- [Exercises to complete]
a. According to the review excerpt below, in how many of the 12 included studies was the work carried out in Canada?
b. Using the review excerpt below, mark each statement yes or no and quote the deciding words: (i) Two studies employed focus groups. (ii) All 12 included studies came from the initial search, before any manual expansion. (iii) Five studies were conducted in PC.

After 3503 records were screened and the references of the included studies were checked, 12 full-text articles were included in the review (see Fig. 1 PRISMA diagram). Three of these 12 studies were additional studies identified and included after manually expanding the literature search. Table 1 shows the main characteristics of the 12 included studies.

Fig. 1
figure 1

Flow diagram of the selection process of studies

Table 1 Characteristics of the studies

Country

Of the 12 included studies, 3 were carried out in Spain [26,27,28], 2 were carried out in the UK [29, 30], 3 were carried out in Canada [31,32,33], 1 was carried out in Sweden [34], 1 was carried out in the Netherlands [35], 1 as carried out in Ireland [36] and 1 was carried out in the United States [37].

Objective

Seven studies [26, 27, 31,32,33,34, 36] reported patients’ experiences with GAD and their attitudes towards medication and psychotherapy. Three others [29, 30, 35] included both patients’ and professionals’ perspectives and their attitudes towards medication and psychotherapy, and one study described professionals’ and patients’ experiences with GAD and the healthcare system [28]. The last study [37] included only the perspective of physicians regarding the chronic use of medication among elderly people.

Data collection technique

Most of the included studies used interviews, mainly semi-structured interview [29,30,31,32,33,34,35, 37]; 2 studies employed focus groups [26, 27], and one study was based on a case study [36].

Setting

Four studies were conducted in PC [30, 35,36,37], four studies were conducted in outpatient mental health services [26,27,28, 34], one study was conducted in municipal community services [29], one study was conducted in metropolitan outpatient psychiatric services [32], and two studies was carried out in a non-specified outpatient setting [31, 33].

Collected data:
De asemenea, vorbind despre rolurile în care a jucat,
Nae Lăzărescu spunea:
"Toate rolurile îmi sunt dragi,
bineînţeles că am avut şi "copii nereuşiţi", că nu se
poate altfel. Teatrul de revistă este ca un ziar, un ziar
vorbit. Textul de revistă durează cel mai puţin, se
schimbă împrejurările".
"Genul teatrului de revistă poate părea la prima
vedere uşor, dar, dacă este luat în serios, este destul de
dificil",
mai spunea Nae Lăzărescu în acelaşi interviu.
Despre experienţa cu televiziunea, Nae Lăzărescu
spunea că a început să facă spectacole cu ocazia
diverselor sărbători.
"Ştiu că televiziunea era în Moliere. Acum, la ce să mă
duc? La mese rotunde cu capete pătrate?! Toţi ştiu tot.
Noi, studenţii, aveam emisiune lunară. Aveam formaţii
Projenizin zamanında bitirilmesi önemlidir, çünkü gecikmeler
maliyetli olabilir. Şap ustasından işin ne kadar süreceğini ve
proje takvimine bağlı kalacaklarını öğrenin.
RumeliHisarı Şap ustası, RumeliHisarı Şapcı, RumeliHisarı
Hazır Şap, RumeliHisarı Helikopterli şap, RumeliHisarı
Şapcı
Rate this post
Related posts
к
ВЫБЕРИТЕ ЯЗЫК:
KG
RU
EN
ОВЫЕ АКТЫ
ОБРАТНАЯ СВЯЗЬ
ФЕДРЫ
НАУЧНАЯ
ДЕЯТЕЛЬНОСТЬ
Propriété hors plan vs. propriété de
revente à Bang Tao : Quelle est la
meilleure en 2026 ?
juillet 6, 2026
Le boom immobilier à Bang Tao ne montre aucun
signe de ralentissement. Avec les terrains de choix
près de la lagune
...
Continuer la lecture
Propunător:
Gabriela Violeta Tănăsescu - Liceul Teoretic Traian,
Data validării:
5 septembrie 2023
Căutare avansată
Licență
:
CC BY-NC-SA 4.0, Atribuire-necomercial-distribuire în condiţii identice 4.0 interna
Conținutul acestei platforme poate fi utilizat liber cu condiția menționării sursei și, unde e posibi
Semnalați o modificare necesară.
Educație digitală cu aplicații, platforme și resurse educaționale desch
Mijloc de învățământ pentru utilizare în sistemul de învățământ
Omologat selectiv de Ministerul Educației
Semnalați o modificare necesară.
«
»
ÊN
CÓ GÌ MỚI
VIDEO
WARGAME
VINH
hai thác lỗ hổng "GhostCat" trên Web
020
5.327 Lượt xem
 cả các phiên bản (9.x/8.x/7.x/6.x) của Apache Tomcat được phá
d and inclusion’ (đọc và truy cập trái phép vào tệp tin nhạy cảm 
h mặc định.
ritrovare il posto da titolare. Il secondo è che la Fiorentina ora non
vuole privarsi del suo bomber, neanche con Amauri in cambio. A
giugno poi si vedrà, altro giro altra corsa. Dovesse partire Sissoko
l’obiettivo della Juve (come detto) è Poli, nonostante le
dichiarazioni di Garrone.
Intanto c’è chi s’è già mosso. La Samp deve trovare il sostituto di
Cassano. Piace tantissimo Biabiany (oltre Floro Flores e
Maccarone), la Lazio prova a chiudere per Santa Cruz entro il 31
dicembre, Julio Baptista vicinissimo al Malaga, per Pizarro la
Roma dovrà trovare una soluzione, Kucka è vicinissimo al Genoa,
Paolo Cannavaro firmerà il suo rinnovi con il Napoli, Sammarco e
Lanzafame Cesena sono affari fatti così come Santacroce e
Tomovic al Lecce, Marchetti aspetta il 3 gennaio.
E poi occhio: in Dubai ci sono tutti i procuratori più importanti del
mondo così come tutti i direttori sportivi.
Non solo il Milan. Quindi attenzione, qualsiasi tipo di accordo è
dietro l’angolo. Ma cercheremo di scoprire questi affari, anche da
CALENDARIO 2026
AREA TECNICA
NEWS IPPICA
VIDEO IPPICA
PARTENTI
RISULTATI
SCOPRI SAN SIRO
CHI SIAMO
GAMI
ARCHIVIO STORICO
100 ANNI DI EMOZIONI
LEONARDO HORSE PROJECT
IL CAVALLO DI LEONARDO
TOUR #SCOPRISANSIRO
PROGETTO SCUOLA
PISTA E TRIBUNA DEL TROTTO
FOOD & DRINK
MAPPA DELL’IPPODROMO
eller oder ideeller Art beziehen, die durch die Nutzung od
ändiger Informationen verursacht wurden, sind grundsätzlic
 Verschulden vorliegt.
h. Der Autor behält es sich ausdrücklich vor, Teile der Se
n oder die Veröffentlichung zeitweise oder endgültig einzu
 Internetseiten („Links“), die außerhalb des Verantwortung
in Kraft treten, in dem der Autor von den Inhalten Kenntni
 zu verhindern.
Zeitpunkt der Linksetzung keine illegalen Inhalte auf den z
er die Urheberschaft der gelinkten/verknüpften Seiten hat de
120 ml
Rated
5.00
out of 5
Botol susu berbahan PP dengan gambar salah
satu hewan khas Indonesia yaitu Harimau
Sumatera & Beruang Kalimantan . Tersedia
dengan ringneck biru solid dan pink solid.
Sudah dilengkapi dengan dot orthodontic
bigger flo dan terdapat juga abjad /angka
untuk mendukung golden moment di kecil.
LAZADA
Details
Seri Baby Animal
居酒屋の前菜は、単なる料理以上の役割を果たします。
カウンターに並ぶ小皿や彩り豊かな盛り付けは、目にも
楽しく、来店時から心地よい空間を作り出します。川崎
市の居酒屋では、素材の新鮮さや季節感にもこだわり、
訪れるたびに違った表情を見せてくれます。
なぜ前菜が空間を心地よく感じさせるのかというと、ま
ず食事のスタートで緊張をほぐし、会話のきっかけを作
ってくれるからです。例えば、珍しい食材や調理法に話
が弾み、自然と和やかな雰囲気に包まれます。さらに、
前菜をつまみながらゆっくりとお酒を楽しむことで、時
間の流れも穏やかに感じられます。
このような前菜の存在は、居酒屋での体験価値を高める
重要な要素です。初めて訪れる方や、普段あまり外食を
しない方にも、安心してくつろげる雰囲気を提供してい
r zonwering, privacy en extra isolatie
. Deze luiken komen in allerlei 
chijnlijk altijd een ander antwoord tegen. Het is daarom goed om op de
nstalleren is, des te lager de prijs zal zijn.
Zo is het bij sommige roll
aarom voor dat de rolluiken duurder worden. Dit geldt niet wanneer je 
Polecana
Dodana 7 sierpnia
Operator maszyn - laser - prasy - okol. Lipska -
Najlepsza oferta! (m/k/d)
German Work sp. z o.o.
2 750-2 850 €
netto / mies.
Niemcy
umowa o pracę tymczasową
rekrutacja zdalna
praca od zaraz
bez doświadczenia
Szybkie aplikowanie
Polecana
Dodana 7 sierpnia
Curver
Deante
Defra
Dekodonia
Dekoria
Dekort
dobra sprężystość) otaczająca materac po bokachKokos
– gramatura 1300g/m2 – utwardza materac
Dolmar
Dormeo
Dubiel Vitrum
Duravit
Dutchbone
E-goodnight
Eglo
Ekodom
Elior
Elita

- [Results by task]
a. Three

b.
(i) Yes: "2 studies employed focus groups [26, 27]"
(ii) No: "Three of these 12 studies were additional studies identified and included after manually expanding the literature search."
(iii) No: "Four studies were conducted in PC [30, 35,36,37]"